Recorded data:
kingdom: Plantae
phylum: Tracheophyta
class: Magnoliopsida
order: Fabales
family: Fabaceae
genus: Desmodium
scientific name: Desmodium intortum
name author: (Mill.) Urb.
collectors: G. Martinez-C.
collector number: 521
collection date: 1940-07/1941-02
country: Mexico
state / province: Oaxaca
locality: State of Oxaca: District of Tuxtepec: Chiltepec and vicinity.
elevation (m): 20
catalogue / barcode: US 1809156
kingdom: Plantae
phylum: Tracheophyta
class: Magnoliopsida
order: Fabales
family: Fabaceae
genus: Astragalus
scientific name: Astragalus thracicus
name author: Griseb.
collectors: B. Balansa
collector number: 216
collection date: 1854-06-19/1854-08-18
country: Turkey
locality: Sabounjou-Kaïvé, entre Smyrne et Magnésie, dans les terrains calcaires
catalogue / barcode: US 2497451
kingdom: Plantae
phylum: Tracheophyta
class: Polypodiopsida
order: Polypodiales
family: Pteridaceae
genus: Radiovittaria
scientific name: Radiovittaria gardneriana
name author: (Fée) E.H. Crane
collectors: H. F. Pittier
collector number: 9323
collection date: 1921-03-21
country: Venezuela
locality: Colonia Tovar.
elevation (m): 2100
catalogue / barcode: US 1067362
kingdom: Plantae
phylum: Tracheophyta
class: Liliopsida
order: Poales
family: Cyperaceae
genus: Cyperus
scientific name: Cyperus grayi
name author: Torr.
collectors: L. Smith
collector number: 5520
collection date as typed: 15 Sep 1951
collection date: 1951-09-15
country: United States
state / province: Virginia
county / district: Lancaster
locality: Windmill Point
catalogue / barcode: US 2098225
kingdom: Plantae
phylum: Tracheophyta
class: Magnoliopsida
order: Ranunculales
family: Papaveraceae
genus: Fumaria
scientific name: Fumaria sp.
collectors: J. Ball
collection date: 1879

Problem to solve — Format the lines of the data above as a JSON list of strings, one string per line and no blank lines.

Complete answer —
[
  "kingdom: Plantae",
  "phylum: Tracheophyta",
  "class: Magnoliopsida",
  "order: Fabales",
  "family: Fabaceae",
  "genus: Desmodium",
  "scientific name: Desmodium intortum",
  "name author: (Mill.) Urb.",
  "collectors: G. Martinez-C.",
  "collector number: 521",
  "collection date: 1940-07/1941-02",
  "country: Mexico",
  "state / province: Oaxaca",
  "locality: State of Oxaca: District of Tuxtepec: Chiltepec and vicinity.",
  "elevation (m): 20",
  "catalogue / barcode: US 1809156",
  "kingdom: Plantae",
  "phylum: Tracheophyta",
  "class: Magnoliopsida",
  "order: Fabales",
  "family: Fabaceae",
  "genus: Astragalus",
  "scientific name: Astragalus thracicus",
  "name author: Griseb.",
  "collectors: B. Balansa",
  "collector number: 216",
  "collection date: 1854-06-19/1854-08-18",
  "country: Turkey",
  "locality: Sabounjou-Kaïvé, entre Smyrne et Magnésie, dans les terrains calcaires",
  "catalogue / barcode: US 2497451",
  "kingdom: Plantae",
  "phylum: Tracheophyta",
  "class: Polypodiopsida",
  "order: Polypodiales",
  "family: Pteridaceae",
  "genus: Radiovittaria",
  "scientific name: Radiovittaria gardneriana",
  "name author: (Fée) E.H. Crane",
  "collectors: H. F. Pittier",
  "collector number: 9323",
  "collection date: 1921-03-21",
  "country: Venezuela",
  "locality: Colonia Tovar.",
  "elevation (m): 2100",
  "catalogue / barcode: US 1067362",
  "kingdom: Plantae",
  "phylum: Tracheophyta",
  "class: Liliopsida",
  "order: Poales",
  "family: Cyperaceae",
  "genus: Cyperus",
  "scientific name: Cyperus grayi",
  "name author: Torr.",
  "collectors: L. Smith",
  "collector number: 5520",
  "collection date as typed: 15 Sep 1951",
  "collection date: 1951-09-15",
  "country: United States",
  "state / province: Virginia",
  "county / district: Lancaster",
  "locality: Windmill Point",
  "catalogue / barcode: US 2098225",
  "kingdom: Plantae",
  "phylum: Tracheophyta",
  "class: Magnoliopsida",
  "order: Ranunculales",
  "family: Papaveraceae",
  "genus: Fumaria",
  "scientific name: Fumaria sp.",
  "collectors: J. Ball",
  "collection date: 1879"
]